Я запомнил ее, и когда впервые услышал в лесу, на току, то сразу
узнал.
Лекция «Весенняя охота на боровую дичь» имела все признаки академической
лекции: вводная часть, теоретические постулаты и эффектная концовка
покоились на богатейшем фактическом материале; лектор уложился
ровно в пятьдесят академических минут. Главное, что запомнилось
мне,— это звучащий спичечный коровок и еще до удивления самостоятельный
рот говорящего человека. Рот раскрывался, губы растягивались
или складывались — корытцем, гармошкой, гузкой — еще до того,
как в звуковом аппарате рождались слова...
Все другие лекции этого человека — моего Учителя — я выслушал
у костра или за столом в каком-нибудь лесном селении. Наши с
ним общие хождения по лесам начались много позже той первой лекции
в Центральном лектории на Литейном. Зароненные в мою душу семена
проросли и, должно быть, требовали дальнейшего квалифицированного
ухода. Наша встреча произошла сама собою, мы обрели друг друга
раэ и навсегда. Учитель получил реальный шанс исполнить один
из заветов, которыми, как я понял впоследствии, он руководствовался
всю жизнь: «Учитель, воспитай ученика!» На подаренной мне монографии
по нейтрализации канцерогенных веществ в процессе копчения колбас
путем химической обработки, принесшей Учителю докторскую степень,
он сделал дарственную надпись: «Жаль, что мы с Вами так поздно
повстречались...»
Из тощего, лопоухого студента, бегавшего в лекторий на Литейный
для скорейшего приобретения всяческих знаний, я вырос в члена
Союза писателей средних лет. Учитель за эти годы всецело освободился
от каких бы то ни было телесных излишеств, он усох, заострился,
вроде даже провялился, словно сам себя заготавливал впрок на
долгое время. И еще он изрядно-таки пооглох. Понятно, что уши
— главный орган охотника на глухарином току. Но Учитель и тут
при-Ценился, по веснам ехал в заветные чащи, пущи и топи; на
им же найденных не оскудевших (охотился по науке) токовищах ему
помогала жена Зинаида Викентьевна, обладающая молодыми ушами.
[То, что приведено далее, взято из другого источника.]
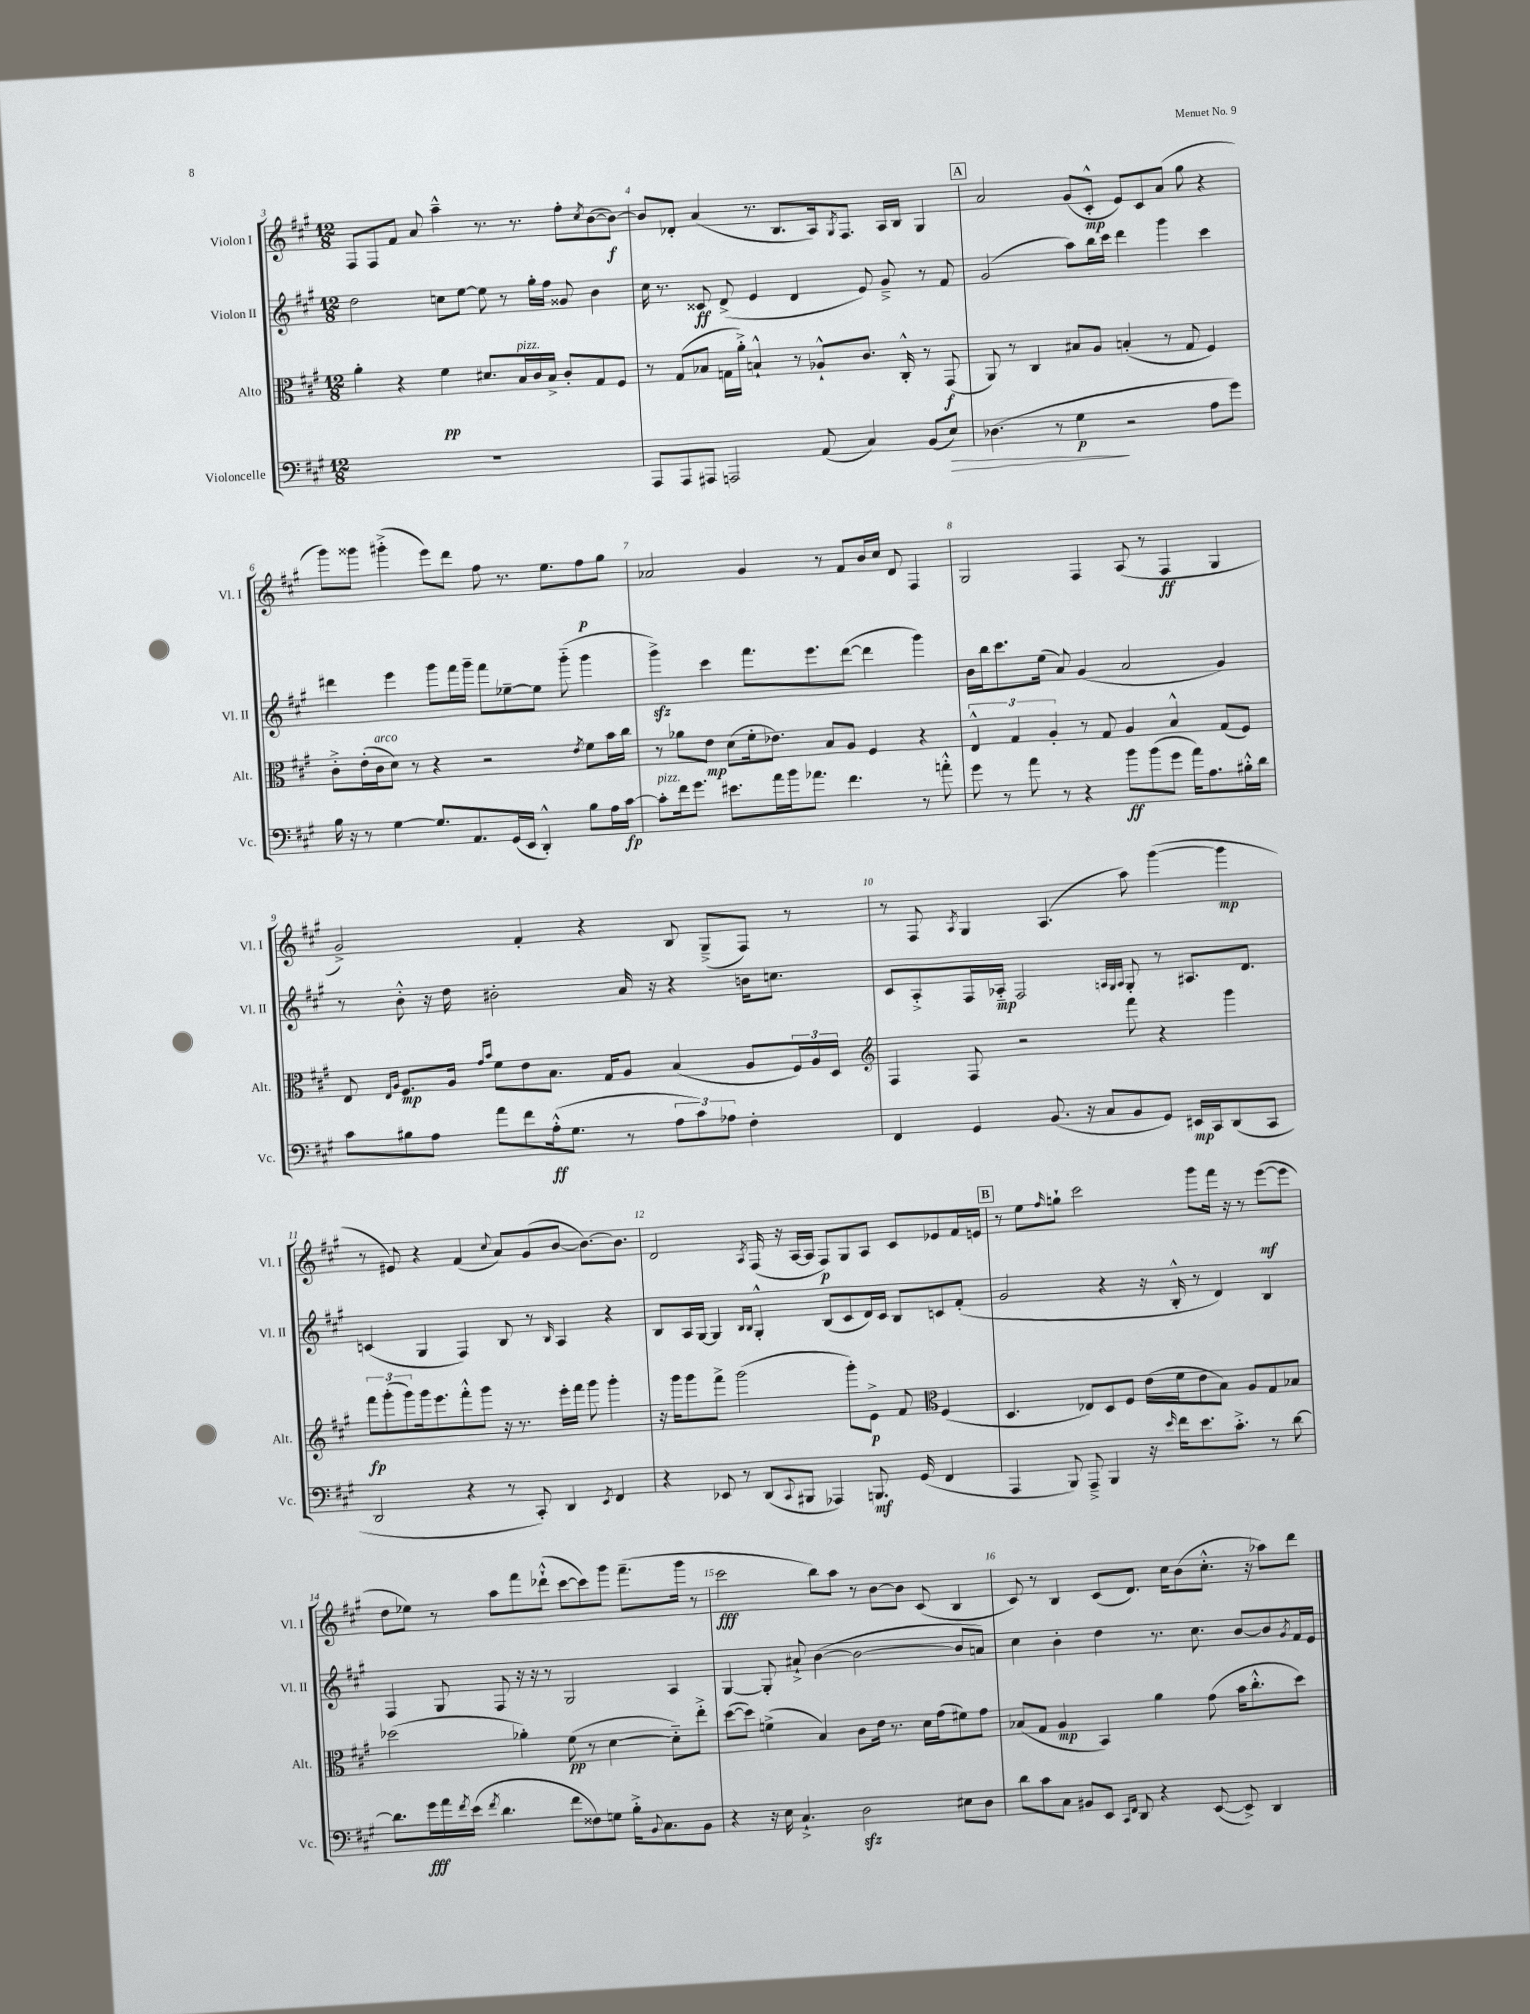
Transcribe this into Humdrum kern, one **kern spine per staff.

**kern	**kern	**kern	**kern
*staff4	*staff3	*staff2	*staff1
*clefF4	*clefC3	*clefG2	*clefG2
*k[f#c#g#]	*k[f#c#g#]	*k[f#c#g#]	*k[f#c#g#]
*M12/8	*M12/8	*M12/8	*M12/8
1.r	4a'	2dd	8F#
.	.	.	8F#
.	4r	.	8f#
.	.	.	8a
.	4f#	8cc	4aa~^^
.	.	[8ee	.
.	8.d#	8ee]	8.r
.	.	8r	.
.	16B	.	8.r
.	16c#	16gg#'	.
.	16B^	16ff#	.
.	8c#'	8g##	8ff#'
.	.	.	8qcc#
.	8G#	4b	([8b
.	8F#	.	8b_)
=	=	=	=
8AAA	8r	16cc#	8b]
.	.	8.r	.
8AAA	(8G#	.	8d-'
8AAA#	8B-	8c##	(4a
2AAA	16G	(8d^	.
.	16a'^)	.	.
.	4B`^^	4e	8.r
.	.	.	8.B
.	8r	4d	.
(8AA	8A-`^^	.	16A)
.	.	.	8qG#
.	.	.	8.F#
4C#)	8.c#	8e)	.
.	.	8g#~^	16A
.	16C#'^^	.	16B
(8BB	8r	8r	4G#
8E)	(8GG#	8f#	.
=	=	=	=
(4.D-	8AA)	(2g#	2a
.	8r	.	.
.	4C#	.	.
8r	.	.	.
4G#	8B#	8aa)	(8g#
.	8A	16bb	8c#'^^
.	.	16ccc#	.
2r	(4B'	4ddd	8e)
.	.	.	8c#
.	8r	4ggg#	(8a
.	8G#	.	8gg#
8A	4F#)	4ccc#	4r
8g#)	.	.	.
=	=	=	=
16B	8c#'^	4ddd#	8ggg#)
16r	.	.	.
8r	(16e'	.	8ggg##
.	16c#	.	.
[4G#	8d)	4eee	(4ggg#'^
.	8r	.	.
8.G#]	4r	8ggg#	8eee)
.	.	16fff#	8ddd
8.AA	.	16ggg#~	.
.	2r	8fff#	8ff#
(16GG#	.	[8ee-~	8.r
16EE	.	.	.
4DD'^^)	.	8ee-]	.
.	.	.	8.ee
.	.	(8ggg#'~	.
.	8qe	.	.
8B	8f#	4ggg#	8ff#
16A	16b	.	8gg#
[16c#	16cc#	.	.
=	=	=	=
8c#']	8r	4ggg#^)	2a-
16f#	8a-	.	.
8.g#	.	.	.
.	8e	4ccc#	.
8.e#	(8d	.	.
.	16f#'	8.fff#	4g#
16a	8.e-)	.	.
16b	.	.	.
8.a-	.	8.eee	.
.	8B	.	8r
4.f#	8A	([8ddd	8f#
.	4F#	4ddd]	16b
.	.	.	16cc#
.	.	.	8d
8r	4r	4ggg#)	4F#
8a'^^	.	.	.
=	=	=	=
8g#	6E^^	16b	2G#
.	.	16bb	.
8r	.	8.ccc#	.
.	6G#	.	.
8a	.	.	.
.	.	(16ee	.
.	6A'	.	.
8r	.	8a)	.
4r	8r	(4g#	4F#
.	8G#	.	.
8b	4A	2a	(8A
(8b	.	.	8r
8g#	4B^^	.	4F#
16a)	.	.	.
8.A	.	.	.
.	(8G#	4g#)	4G#
16B#'^^	8F#)	.	.
16d	.	.	.
=	=	=	=
8c#	8E	8r	2g#^)
.	16qqE	.	.
.	16qqA	.	.
8B#	8.F#	8b'^^	.
8A	.	16r	.
.	16A	16dd	.
.	16qqg#	.	.
.	16qqb	.	.
8a	8f#	2b#'	.
8f#	8e	.	4f#'
(16A'^^	8.B	.	.
8.G#	.	.	.
.	.	.	4r
.	16G#	.	.
8r	8A	16a	.
.	.	16r	.
12A	(4B	4r	8B
12c#)	.	.	.
.	.	.	(8G#~^
12A-	.	.	.
4F#'	8A	16b	8F#)
.	.	8.cc	.
.	24F#)	.	8r
.	24A	.	.
.	24D	.	.
=	=	=	=
*	*clefG2	*	*
4FF#	4F#	8c#	8r
.	.	8A'^	8F#
.	.	.	8qA
4GG#	8F#	16F#	4G#
.	.	16A-'~	.
.	2r	2F#	.
(8.BB	.	.	(4.A
16r	.	.	.
8C#	.	.	.
.	.	32qqA	.
.	.	32qqG#	.
.	.	32qqA	.
8BB	8fff#	8G#'	8aa)
8GG#)	4r	8r	([4ggg#
16EE#	.	8.A#	.
16CC#	.	.	.
(8DD	4ggg#	.	4ggg#]
.	.	8.d	.
8CC#	.	.	.
=	=	=	=
2DD	12fff#	(4c	8r
.	(12ggg#'	.	.
.	.	.	8e#)
.	12ggg#)	.	.
.	16ggg#	4G#	4r
.	8.eee	.	.
4r	8fff#'^^	4F#)	(4f#
.	8ggg#	.	.
.	.	.	8qqcc#
8r	16r	8B	8a)
.	8.r	.	.
8CC#')	.	8r	(8g#
.	.	16qqB	.
4DD	16eee'	4A	[8b
.	16fff#	.	.
.	8ggg#	.	8.b_)
8qEE	.	.	.
4FF#	4ggg#'	4r	.
.	.	.	8.b]
=	=	=	=
4r	16r	8B	2d
.	16ggg#	.	.
.	8ggg#	16A	.
.	.	[16G#	.
8EE-	8fff#^	4G#]	.
8r	(2ggg#	.	.
.	.	16qqB	.
.	.	16qqB	8qA
(8DD	.	4G#'^^	(16F#
.	.	.	16r
8qqCC#	.	.	.
8BBB#	.	.	[16A
.	.	.	16A]
4AAA-)	.	(8B	8F#)
.	8ggg#')	8c#	8G#
8.BBB	8e^	16d)	8A
.	.	16c#	.
.	8f#	8B	8c#
(16GG#	.	.	.
*	*clefC3	*	*
4FF#	(4F#	8c	8e-
.	.	(8f#'	16f#
.	.	.	16e
=	=	=	=
4AAA	4.D	2g#	8r
.	.	.	8ee
.	.	.	16qqff#
8BBB)	.	.	8gg`
8AAA~^	8E-)	.	2ccc#
4BBB	8D	4r	.
.	8F#	.	.
16r	(16e	16r	.
16qqe	.	.	.
16f#	16f#	16B'^^	.
8.e	8e	8r	8ggg#
.	8B)	4d)	16fff#
8.c#'^	.	.	16r
.	8A	.	8r
8r	8G#	4B	([8eee
[8d	8B-	.	8eee]
=	=	=	=
8.d]	(2dd-	4F#	8dd
.	.	.	8ee-)
16g#	.	.	.
16a	.	8G#	8r
8qf#	.	.	.
(16e	.	.	.
8qf#	.	.	.
4.d	.	8F#	8aa
.	4a-')	16r	8fff#
.	.	16r	.
.	.	8r	(8ddd-`^^
8f#	(8f#	2G#	[8ccc#
8F##)	8r	.	8ccc#])
8G	[4d	.	8ggg#
16B'^	.	.	(8.fff#~
8qqBB	.	.	.
8.C#	.	.	.
.	8d'~])	4A	.
.	.	.	16ggg#
8BB	8ee'^	.	8r
=	=	=	=
4r	([8dd	[4G#	2ccc#
.	8dd])	.	.
16r	(4f^	8G#']	.
16E	.	.	.
4.C#`^	.	8a#`^	.
.	4B)	([4b	8bb)
.	.	.	8aa
2D	8c#	2b_	8r
.	16e	.	[8b
.	8.r	.	.
.	.	.	8b]
.	16d	.	(8c#
.	(16g#	.	.
8E#	8f#)	8b]	4B
8D	8g#	8a)	.
=	=	=	=
8d	(8B-	4cc#	8c#)
8c#	8G#	.	8r
8C#	4A	4b'	4B
8BB#	.	.	.
8EE	4BB)	4dd	(8c#
16qqCC#	.	.	.
16qqFF#	.	.	.
8DD	.	.	8.d)
4r	4a	8.r	.
.	.	.	16cc#
.	.	.	(8b
.	.	8.cc#	.
([8EE	(8g#	.	8.cc#'^^
8EE^])	16b	[8b	.
.	8.cc#'^^	.	16r
4DD	.	8b]	8aa-)
.	.	8qg#	.
.	8dd)	16f#	8ddd
.	.	16e	.
==	==	==	==
*-	*-	*-	*-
Жена выводила Учителя, затравленно зыркающего глазами от подступившего
со всех сторон безмолвия, на глухариную песню, увлекала за собою,
согласно им же преподанной науке: три скачка по твердому грунту,
покуда глухарь не слышит, поет — и замри, два шажочка по мочежинам...
Когда Учителю удалось заиметь слуховой аппарат заграничного
производства, он очень приободрился. Но аппарат настолько усиливал
лесные шорохи и писки, что стоило поднести его к уху — и лес
давил на барабанные перепонки, как напичканный голосами и музыкой
эфир. Глухариная песня уподоблялась мотоциклетному треску. Теперь
Учитель брал с собой на охоту и аппарат, и жену.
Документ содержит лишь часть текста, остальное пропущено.